Mas ninguém foi tão contundente quanto Neymar, o atual ícone do futebol brasileiro. Na sua conta do Instagram, o novo jogador do Barcelona disse estar “triste” com o que acontece hoje no seu país. “Sempre tive fé de que não seria preciso chegar ao ponto de sair às ruas para exigir melhores condições de transporte, saúde, educação e segurança, principalmente porque isto é obrigação do governo.” “Os meus pais, acrescentou Neymar, “trabalharam muito para oferecer a mim e ao meu irmão um mínimo de qualidade de vida ... Hoje, graças ao êxito que vocês [referindo-se aos fãs] me proporcionaram, poderia parecer demagógico da minha parte – mas não é – levantar a bandeira das manifestações que percorrem todo o Brasil; mas eu sou brasileiro e amo o meu país (...). Quero um Brasil mais justo, mais seguro, mais saudável e mais honesto. Na partida contra o México vou entrar em campo inspirado por estas manifestações.
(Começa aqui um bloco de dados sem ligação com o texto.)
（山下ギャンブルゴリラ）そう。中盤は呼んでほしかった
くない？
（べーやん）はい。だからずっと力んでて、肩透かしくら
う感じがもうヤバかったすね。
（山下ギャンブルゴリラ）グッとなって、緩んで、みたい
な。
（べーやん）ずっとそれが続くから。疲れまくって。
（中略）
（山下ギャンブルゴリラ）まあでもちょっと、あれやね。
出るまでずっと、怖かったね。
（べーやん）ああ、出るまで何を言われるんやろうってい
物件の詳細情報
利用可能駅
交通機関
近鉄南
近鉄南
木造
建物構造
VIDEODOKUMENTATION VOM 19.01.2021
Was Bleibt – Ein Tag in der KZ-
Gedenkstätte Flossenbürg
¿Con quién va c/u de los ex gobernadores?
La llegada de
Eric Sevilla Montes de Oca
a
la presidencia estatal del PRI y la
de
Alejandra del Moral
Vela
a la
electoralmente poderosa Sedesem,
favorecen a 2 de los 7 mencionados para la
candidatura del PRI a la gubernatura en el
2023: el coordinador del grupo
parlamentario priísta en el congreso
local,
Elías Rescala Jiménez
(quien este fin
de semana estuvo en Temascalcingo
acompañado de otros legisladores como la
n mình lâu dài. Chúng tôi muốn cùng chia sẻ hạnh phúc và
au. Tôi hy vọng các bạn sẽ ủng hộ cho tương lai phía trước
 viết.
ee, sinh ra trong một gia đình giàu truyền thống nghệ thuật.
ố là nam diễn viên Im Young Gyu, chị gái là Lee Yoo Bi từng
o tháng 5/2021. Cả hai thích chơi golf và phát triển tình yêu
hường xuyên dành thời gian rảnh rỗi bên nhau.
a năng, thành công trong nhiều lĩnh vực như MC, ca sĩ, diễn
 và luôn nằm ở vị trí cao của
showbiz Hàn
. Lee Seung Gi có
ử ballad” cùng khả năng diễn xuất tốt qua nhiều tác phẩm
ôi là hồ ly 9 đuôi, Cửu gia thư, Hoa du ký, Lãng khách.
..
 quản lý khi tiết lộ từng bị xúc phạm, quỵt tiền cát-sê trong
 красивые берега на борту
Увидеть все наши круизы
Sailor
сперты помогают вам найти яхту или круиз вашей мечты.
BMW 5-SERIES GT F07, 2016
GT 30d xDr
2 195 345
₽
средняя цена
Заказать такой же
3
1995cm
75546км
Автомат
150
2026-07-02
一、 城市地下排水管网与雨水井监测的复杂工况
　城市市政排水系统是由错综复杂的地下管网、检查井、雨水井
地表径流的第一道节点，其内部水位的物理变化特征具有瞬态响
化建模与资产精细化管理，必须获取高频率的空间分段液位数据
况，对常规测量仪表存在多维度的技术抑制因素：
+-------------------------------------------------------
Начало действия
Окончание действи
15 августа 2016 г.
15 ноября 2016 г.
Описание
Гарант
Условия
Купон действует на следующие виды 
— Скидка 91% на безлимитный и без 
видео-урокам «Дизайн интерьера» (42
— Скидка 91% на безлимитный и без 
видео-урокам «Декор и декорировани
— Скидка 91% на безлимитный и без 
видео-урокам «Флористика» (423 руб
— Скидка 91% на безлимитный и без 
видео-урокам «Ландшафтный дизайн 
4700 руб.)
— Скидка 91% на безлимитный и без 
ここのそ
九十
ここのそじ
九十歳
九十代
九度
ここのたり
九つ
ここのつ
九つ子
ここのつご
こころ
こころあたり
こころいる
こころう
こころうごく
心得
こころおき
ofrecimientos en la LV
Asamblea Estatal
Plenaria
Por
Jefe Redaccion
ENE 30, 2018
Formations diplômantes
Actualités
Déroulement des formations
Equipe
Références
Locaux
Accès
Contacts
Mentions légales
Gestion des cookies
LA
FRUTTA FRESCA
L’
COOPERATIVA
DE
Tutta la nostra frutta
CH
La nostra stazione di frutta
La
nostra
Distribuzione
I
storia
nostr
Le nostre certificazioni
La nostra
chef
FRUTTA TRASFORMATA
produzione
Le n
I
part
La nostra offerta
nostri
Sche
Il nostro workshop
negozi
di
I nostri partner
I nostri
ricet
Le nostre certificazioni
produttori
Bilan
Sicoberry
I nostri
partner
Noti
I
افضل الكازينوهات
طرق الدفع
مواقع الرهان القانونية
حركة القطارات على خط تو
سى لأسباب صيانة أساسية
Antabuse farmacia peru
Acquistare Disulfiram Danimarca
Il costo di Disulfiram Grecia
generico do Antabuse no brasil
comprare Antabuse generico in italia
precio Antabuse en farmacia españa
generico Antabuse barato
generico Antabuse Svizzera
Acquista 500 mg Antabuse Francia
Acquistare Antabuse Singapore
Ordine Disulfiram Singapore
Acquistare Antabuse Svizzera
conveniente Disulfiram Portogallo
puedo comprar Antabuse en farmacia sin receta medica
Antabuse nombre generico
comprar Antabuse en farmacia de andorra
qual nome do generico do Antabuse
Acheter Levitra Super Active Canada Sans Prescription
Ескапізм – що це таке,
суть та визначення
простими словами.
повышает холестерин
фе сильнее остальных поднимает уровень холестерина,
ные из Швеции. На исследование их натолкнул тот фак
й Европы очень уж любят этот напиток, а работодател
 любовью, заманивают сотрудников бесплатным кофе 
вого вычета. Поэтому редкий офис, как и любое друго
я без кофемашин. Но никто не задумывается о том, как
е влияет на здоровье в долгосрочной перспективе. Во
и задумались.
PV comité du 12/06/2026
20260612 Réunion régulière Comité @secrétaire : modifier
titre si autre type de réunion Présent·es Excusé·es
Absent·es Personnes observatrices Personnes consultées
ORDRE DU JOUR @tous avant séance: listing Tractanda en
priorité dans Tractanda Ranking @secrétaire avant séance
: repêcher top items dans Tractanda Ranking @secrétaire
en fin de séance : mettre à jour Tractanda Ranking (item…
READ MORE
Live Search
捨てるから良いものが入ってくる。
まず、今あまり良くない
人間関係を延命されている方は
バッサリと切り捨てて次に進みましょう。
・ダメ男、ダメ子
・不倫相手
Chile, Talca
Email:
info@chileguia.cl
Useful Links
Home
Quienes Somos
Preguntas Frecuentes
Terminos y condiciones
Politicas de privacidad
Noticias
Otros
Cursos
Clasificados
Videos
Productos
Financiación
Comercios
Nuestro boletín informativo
Estamos juntos.” No embate contra o México, antes, durante e no final, Neymar gesticulou mais de uma vez em direção à arquibancada e conversou com muitos seguidores. Isso ocorreu depois dos gritos: “Ô brasileiro, vamos acordar, um professor vale mais que o Neymar.”
Neymar e os seus companheiros da seleção não estavam sós na solidariedade com os indignados brasileiros. Vários ex-jogadores também se lançaram em campo. Na frente, não podia faltar Pelé, que postou um vídeo na rede: “Peço aos brasileiros que não confundam as coisas. Estamos preparando a Copa do Mundo, vamos apoiar a seleção, vamos esquecer a confusão reinante e vamos esquecer os protestos.” Com ironia, Romário, deputado federal pelo Rio, imediatamente disse a Pelé para se calar: “Pelé em silêncio é um poeta.” Romário criticou duramente o “escandaloso” investimento estatal para o Mundial, isso sem contar o que o Brasil terá de gastar com as Olimpíadas de 2016. Dois eventos que ameaçam passar da conta.
Nas redes, as críticas a Pelé foram massivas, levando o Rei, embaixador do Mundial de 2014, cujos investimentos milionários o povo também critica, a se retratar hoje. “Sempre lutei contra a corrupção; depois do milésimo gol falei da importância da educação. Não me entendam mal, só peço que não descarreguem as nossas frustrações na seleção.” Para Rivaldo, “é uma vergonha organizar o Mundial no Brasil com a desigualdade que existe aqui, com gente passando fome”. “Já fui pobre e senti na pele a dificuldade de não ter um bom serviço de saúde. O meu pai foi atropelado e morreu por não ter sido atendido num hospital público de Recife ...” No Brasil, o futebol também protesta.